------ TASK MATERIAL ------

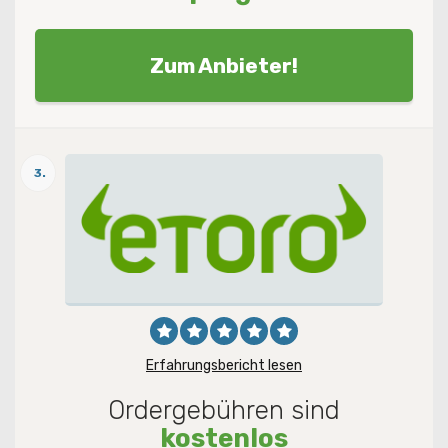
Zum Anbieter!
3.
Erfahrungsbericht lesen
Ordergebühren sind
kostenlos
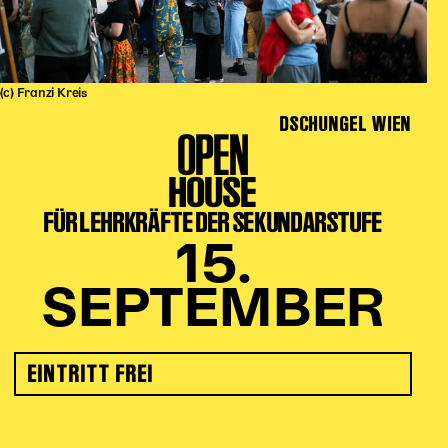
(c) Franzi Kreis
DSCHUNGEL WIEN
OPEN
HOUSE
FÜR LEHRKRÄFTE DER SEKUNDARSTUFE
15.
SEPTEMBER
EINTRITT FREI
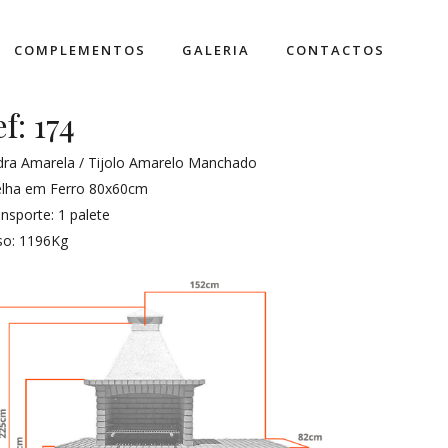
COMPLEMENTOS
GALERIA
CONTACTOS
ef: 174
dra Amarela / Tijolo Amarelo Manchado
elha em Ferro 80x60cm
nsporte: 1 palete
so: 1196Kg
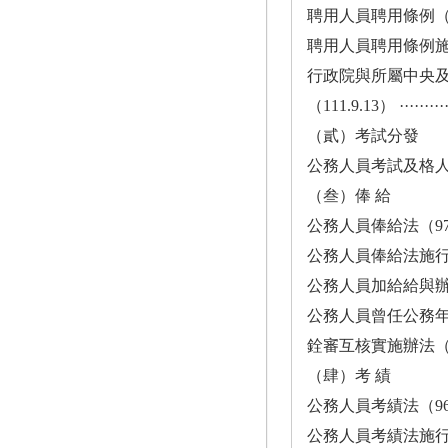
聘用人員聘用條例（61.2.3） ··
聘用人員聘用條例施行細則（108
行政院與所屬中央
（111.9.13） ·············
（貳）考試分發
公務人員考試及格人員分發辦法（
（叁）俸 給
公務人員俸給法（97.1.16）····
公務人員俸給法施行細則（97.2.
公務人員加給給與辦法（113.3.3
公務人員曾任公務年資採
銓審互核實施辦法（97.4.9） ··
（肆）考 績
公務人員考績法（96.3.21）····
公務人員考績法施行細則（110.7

------

» BRIEF: The entries are to be written out again exactly, without their pictures.

» WRITTEN REPLY:
Zum Anbieter!
3.
Erfahrungsbericht lesen
Ordergebühren sind
kostenlos
(c) Franzi Kreis
DSCHUNGEL WIEN
OPEN
HOUSE
FÜR LEHRKRÄFTE DER SEKUNDARSTUFE
15.
SEPTEMBER
EINTRITT FREI
COMPLEMENTOS
GALERIA
CONTACTOS
ef: 174
dra Amarela / Tijolo Amarelo Manchado
elha em Ferro 80x60cm
nsporte: 1 palete
so: 1196Kg
聘用人員聘用條例（61.2.3） ··
聘用人員聘用條例施行細則（108
行政院與所屬中央
（111.9.13） ·············
（貳）考試分發
公務人員考試及格人員分發辦法（
（叁）俸 給
公務人員俸給法（97.1.16）····
公務人員俸給法施行細則（97.2.
公務人員加給給與辦法（113.3.3
公務人員曾任公務年資採
銓審互核實施辦法（97.4.9） ··
（肆）考 績
公務人員考績法（96.3.21）····
公務人員考績法施行細則（110.7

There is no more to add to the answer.